L’armée au nord de la 50: la mairesse veut éviter un «boulet financier»
Par Mathieu Bélanger, Le Droit
17 juin 2026
«L’angle d’analyse qu’on doit prendre, c’est de voir si ce projet est bon pour les gens de Gatineau, ou si, au final, ça va devenir un boulet financier.»
La mairesse de Gatineau, Maude Marquis-Bissonnette, a ainsi réagi pour la première fois, mercredi, au vaste projet de développement économique et militaire en gestation au nord de l’Autoroute 50 révélé par Le Droit, lundi matin.
«Il y a des discussions, on regarde ça avec ouverture, mais après ça, il y a aussi des préoccupations, évidemment, a-t-elle ajouté. Ce projet est proposé à l’extérieur du périmètre urbain. Il y aurait nécessairement un impact sur les infrastructures. Il y a aussi des préoccupations citoyennes. La conseillère du quartier, Chloé Bourgeois en parlait mardi.»
Cette dernière a rappelé que dans ce dossier, sa «priorité» allait être les citoyens de Bellevue.
«Je veux m’assurer que ça va respecter tout ce que les citoyens aiment de leur quartier, je ne veux pas que ça change, a indiqué Mme Bourgeois, mardi. J’ai déjà commencé à recevoir des questions concernant les transports et ce qui se passerait avec la montée Paiement et tout ça. […] On va poser des questions et on voudra avoir des réponses. Ça va être important que le conseil soit mis au courant. Moi, j’aimerais bien être mise au courant parce que c’est dans mon secteur et que je reçois déjà beaucoup de messages.»

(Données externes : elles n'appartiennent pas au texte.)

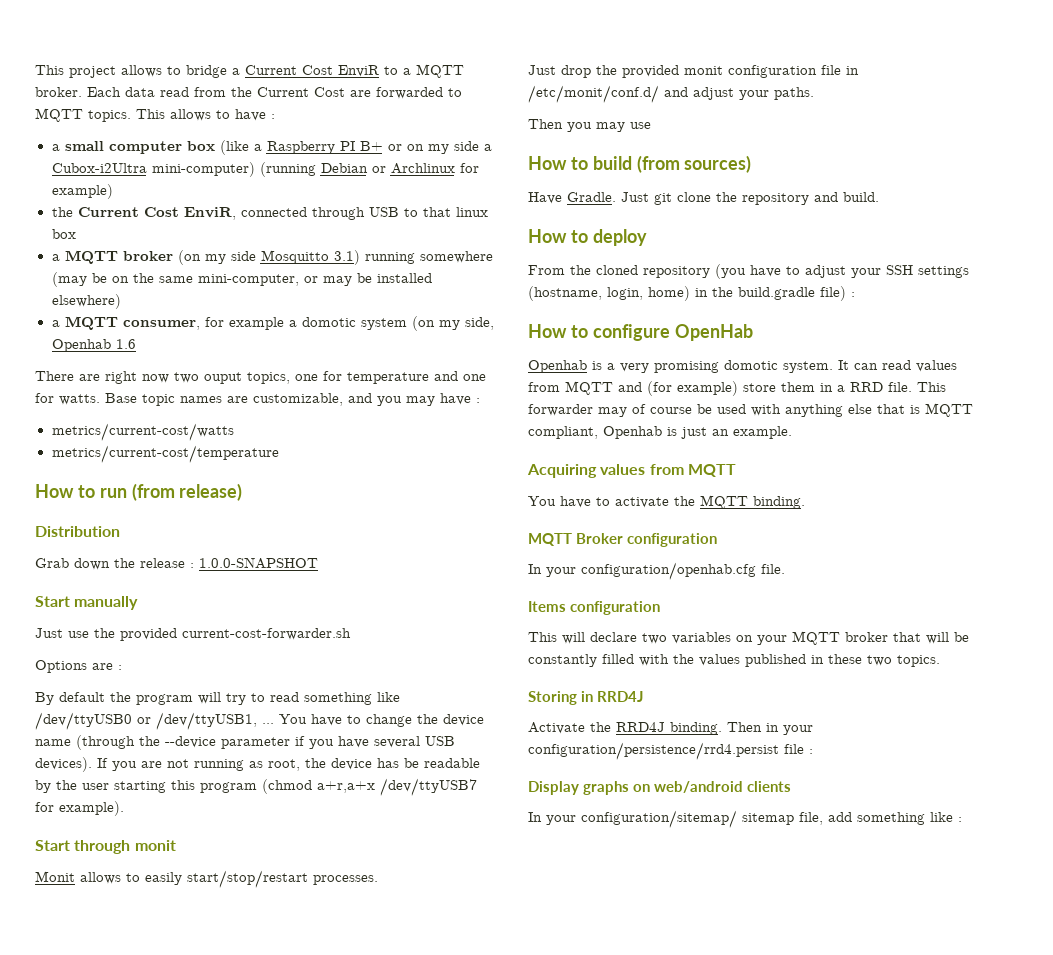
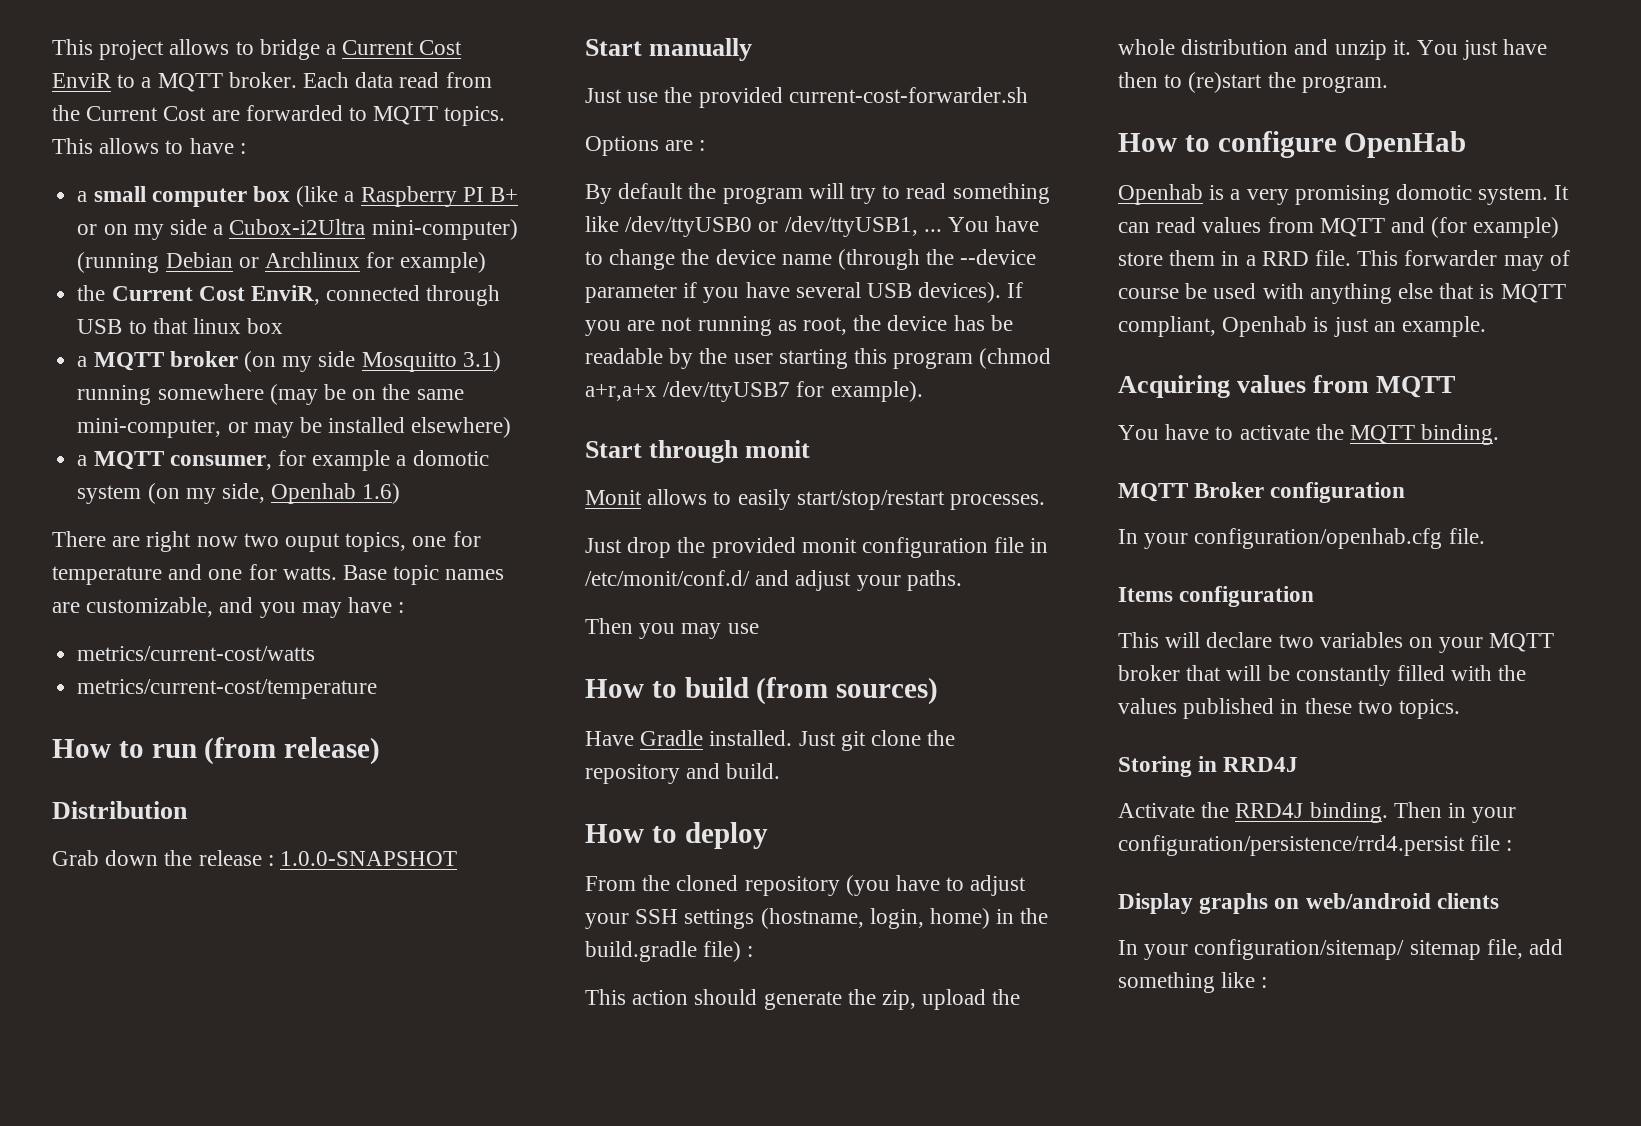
[115,339,136,349] 1.6 -> [362,483,401,504] 1.6)
[567,192,616,202] Gradle. -> [640,730,793,746] Gradle installed.
(855, 294) none -> [585,989,1021,1010] [1118,39,1548,60] [1118,72,1388,93] // This action should generate the zip, upload the whole distribution and unzip it. You just have then to (re)start the program.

Pas de présentation au conseil à court terme
Cette demande de séance d’information à l’intention du conseil rejoint celle formulée mardi dans Le Droit par la présidente de la commission du développement économique, Tiffany-Lee Norris-Parent. Cette dernière disait souhaiter une présentation au conseil municipal rapidement, voire avant les vacances estivales.
La mairesse Marquis-Bissonnette n’est cependant pas à ce point pressée d’informer le conseil dans ce dossier parce qu’il doit encore faire l’objet de précision et qu’il évolue «de jour en jour», a-t-elle indiqué. Dans ce contexte, elle estime qu’il sera «difficile» d’en saisir le conseil avant les vacances.
«Ce n’est pas un projet qui a été déposé formellement à la Ville et ce sont des discussions à haut niveau, a-t-elle plaidé. Il faut aussi que la Défense détermine ses besoins. C’est sûr qu’ultimement, le conseil devra en être informé, mais, pour l’instant, ça doit encore être raffiné.»
Faisant écho aux informations diffusées par son cabinet, en début de semaine, la mairesse a ajouté que le projet piloté par la rectrice de l’Université du Québec en Outaouais (UQO) et le chef de la direction de Multivesco, François Juneau, n’est «pas un bloc monolithique». Mme Marquis-Bissonnette est d’avis que certaines composantes du projet, notamment en cybersécurité, pourraient tout aussi bien se réaliser dans un lieu à l’intérieur du périmètre urbain, sans engendrer le même impact pour les citoyens qu’une proposition sur un site excentré comme celui proposé par la firme Multivesco, au nord de l’autoroute 50.